● DIRECTIONS
Your task is to copy the data exactly while leaving out every picture.

(Page-level text extractions)
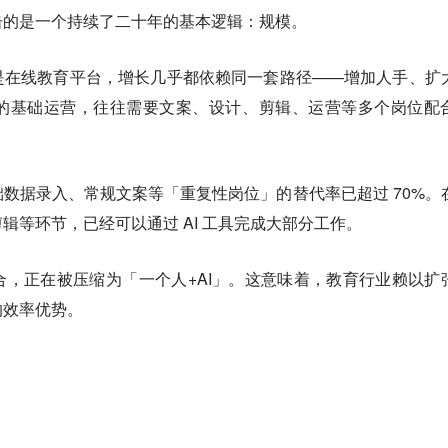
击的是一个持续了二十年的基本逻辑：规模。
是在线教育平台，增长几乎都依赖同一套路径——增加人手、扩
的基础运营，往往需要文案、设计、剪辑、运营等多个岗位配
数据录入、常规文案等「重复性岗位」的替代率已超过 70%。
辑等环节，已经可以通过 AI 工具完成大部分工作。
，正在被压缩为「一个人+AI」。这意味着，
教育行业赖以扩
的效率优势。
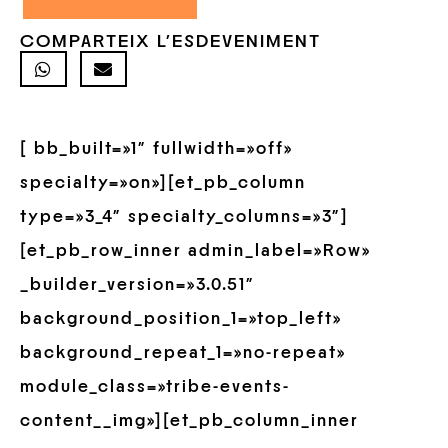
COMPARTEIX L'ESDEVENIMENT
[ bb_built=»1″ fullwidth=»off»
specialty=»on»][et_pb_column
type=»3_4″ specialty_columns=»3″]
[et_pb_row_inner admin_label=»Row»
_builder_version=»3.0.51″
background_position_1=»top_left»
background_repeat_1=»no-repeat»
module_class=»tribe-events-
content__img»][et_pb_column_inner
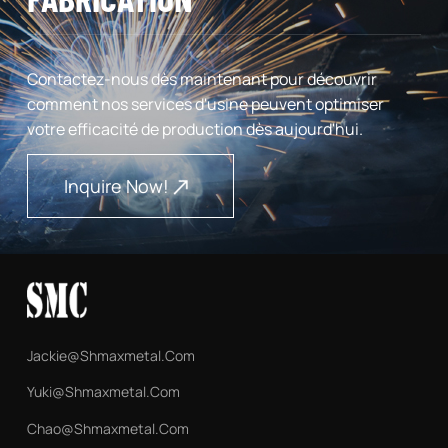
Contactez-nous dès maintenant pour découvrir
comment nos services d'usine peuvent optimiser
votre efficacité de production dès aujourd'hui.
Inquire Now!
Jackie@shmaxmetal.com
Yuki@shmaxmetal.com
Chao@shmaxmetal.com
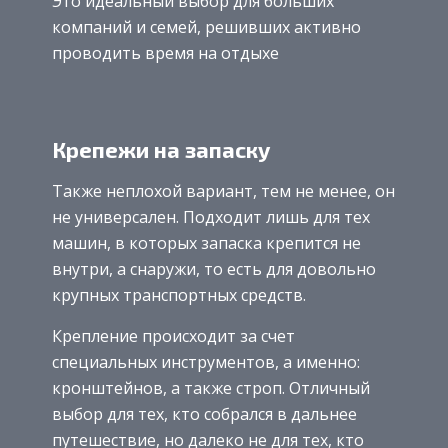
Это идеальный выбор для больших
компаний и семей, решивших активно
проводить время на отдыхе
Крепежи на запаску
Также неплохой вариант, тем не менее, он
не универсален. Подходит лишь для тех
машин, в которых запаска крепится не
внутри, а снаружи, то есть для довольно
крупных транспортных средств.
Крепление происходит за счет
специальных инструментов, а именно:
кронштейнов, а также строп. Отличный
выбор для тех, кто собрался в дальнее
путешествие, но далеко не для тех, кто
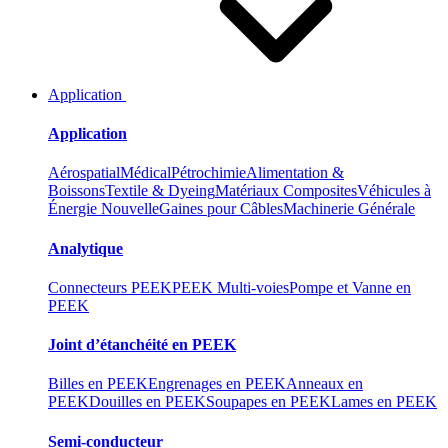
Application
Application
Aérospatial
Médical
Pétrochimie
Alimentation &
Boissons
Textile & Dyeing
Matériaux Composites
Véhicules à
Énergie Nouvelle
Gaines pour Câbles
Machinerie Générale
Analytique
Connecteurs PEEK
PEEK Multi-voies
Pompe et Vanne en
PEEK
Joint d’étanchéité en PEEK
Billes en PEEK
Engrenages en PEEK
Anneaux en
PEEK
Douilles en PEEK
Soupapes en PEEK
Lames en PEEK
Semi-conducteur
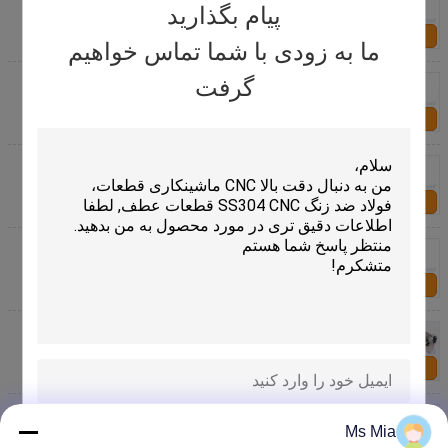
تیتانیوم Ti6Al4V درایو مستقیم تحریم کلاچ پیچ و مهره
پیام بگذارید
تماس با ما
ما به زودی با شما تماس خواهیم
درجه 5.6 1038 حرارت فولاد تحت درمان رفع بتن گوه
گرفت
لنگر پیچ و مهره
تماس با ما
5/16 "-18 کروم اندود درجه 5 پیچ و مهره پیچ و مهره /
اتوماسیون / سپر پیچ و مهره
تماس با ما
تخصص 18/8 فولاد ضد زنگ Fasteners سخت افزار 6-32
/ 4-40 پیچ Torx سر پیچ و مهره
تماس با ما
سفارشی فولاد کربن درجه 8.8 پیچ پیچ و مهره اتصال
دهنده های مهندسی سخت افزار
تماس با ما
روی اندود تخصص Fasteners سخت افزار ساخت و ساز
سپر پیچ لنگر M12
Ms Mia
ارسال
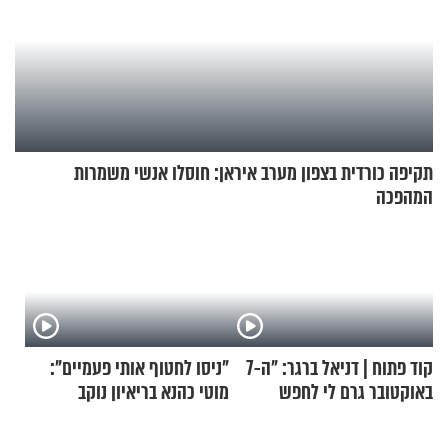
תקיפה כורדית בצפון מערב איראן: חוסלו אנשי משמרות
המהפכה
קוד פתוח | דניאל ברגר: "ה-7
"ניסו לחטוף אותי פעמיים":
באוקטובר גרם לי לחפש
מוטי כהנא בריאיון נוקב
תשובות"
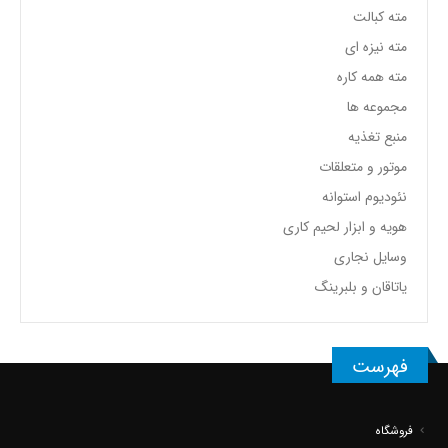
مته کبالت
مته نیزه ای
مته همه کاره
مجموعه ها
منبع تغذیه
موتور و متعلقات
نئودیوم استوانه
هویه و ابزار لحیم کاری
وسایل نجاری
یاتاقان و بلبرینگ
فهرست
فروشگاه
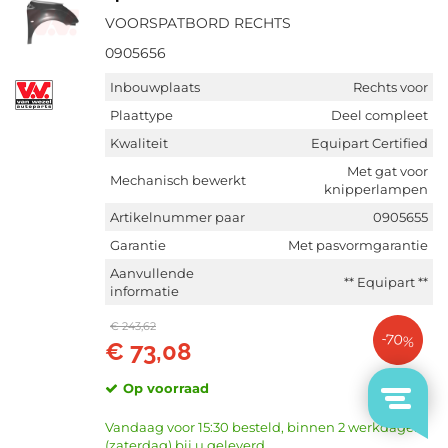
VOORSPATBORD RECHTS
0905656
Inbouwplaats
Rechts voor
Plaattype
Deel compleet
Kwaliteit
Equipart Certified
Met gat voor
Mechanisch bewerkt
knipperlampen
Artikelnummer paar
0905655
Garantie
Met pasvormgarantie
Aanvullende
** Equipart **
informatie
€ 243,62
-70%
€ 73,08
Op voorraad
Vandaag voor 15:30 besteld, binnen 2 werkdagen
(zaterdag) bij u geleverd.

● WORKED SOLUTION
击的是一个持续了二十年的基本逻辑：规模。
是在线教育平台，增长几乎都依赖同一套路径——增加人手、扩
的基础运营，往往需要文案、设计、剪辑、运营等多个岗位配
数据录入、常规文案等「重复性岗位」的替代率已超过 70%。
辑等环节，已经可以通过 AI 工具完成大部分工作。
，正在被压缩为「一个人+AI」。这意味着，
教育行业赖以扩
的效率优势。
COMPARTEIX L'ESDEVENIMENT
[ bb_built=»1″ fullwidth=»off»
specialty=»on»][et_pb_column
type=»3_4″ specialty_columns=»3″]
[et_pb_row_inner admin_label=»Row»
_builder_version=»3.0.51″
background_position_1=»top_left»
background_repeat_1=»no-repeat»
module_class=»tribe-events-
content__img»][et_pb_column_inner
Contactez-nous dès maintenant pour découvrir
comment nos services d'usine peuvent optimiser
votre efficacité de production dès aujourd'hui.
Inquire Now!
Jackie@shmaxmetal.com
Yuki@shmaxmetal.com
Chao@shmaxmetal.com
Это идеальный выбор для больших
компаний и семей, решивших активно
проводить время на отдыхе
Крепежи на запаску
Также неплохой вариант, тем не менее, он
не универсален. Подходит лишь для тех
машин, в которых запаска крепится не
внутри, а снаружи, то есть для довольно
крупных транспортных средств.
Крепление происходит за счет
специальных инструментов, а именно:
кронштейнов, а также строп. Отличный
выбор для тех, кто собрался в дальнее
путешествие, но далеко не для тех, кто
Application
Application
Aérospatial
Médical
Pétrochimie
Alimentation &
Boissons
Textile & Dyeing
Matériaux Composites
Véhicules à
Énergie Nouvelle
Gaines pour Câbles
Machinerie Générale
Analytique
Connecteurs PEEK
PEEK Multi-voies
Pompe et Vanne en
PEEK
Joint d’étanchéité en PEEK
Billes en PEEK
Engrenages en PEEK
Anneaux en
PEEK
Douilles en PEEK
Soupapes en PEEK
Lames en PEEK
Semi-conducteur
تیتانیوم Ti6Al4V درایو مستقیم تحریم کلاچ پیچ و مهره
پیام بگذارید
تماس با ما
ما به زودی با شما تماس خواهیم
درجه 5.6 1038 حرارت فولاد تحت درمان رفع بتن گوه
گرفت
لنگر پیچ و مهره
تماس با ما
5/16 "-18 کروم اندود درجه 5 پیچ و مهره پیچ و مهره /
اتوماسیون / سپر پیچ و مهره
تماس با ما
تخصص 18/8 فولاد ضد زنگ Fasteners سخت افزار 6-32
/ 4-40 پیچ Torx سر پیچ و مهره
تماس با ما
سفارشی فولاد کربن درجه 8.8 پیچ پیچ و مهره اتصال
دهنده های مهندسی سخت افزار
تماس با ما
روی اندود تخصص Fasteners سخت افزار ساخت و ساز
سپر پیچ لنگر M12
Ms Mia
ارسال
תקיפה כורדית בצפון מערב איראן: חוסלו אנשי משמרות
המהפכה
קוד פתוח | דניאל ברגר: "ה-7
"ניסו לחטוף אותי פעמיים":
באוקטובר גרם לי לחפש
מוטי כהנא בריאיון נוקב
תשובות"
مته کبالت
مته نیزه ای
مته همه کاره
مجموعه ها
منبع تغذیه
موتور و متعلقات
نئودیوم استوانه
هویه و ابزار لحیم کاری
وسایل نجاری
یاتاقان و بلبرینگ
فهرست
فروشگاه
VOORSPATBORD RECHTS
0905656
Inbouwplaats
Rechts voor
Plaattype
Deel compleet
Kwaliteit
Equipart Certified
Met gat voor
Mechanisch bewerkt
knipperlampen
Artikelnummer paar
0905655
Garantie
Met pasvormgarantie
Aanvullende
** Equipart **
informatie
€ 243,62
-70%
€ 73,08
Op voorraad
Vandaag voor 15:30 besteld, binnen 2 werkdagen
(zaterdag) bij u geleverd.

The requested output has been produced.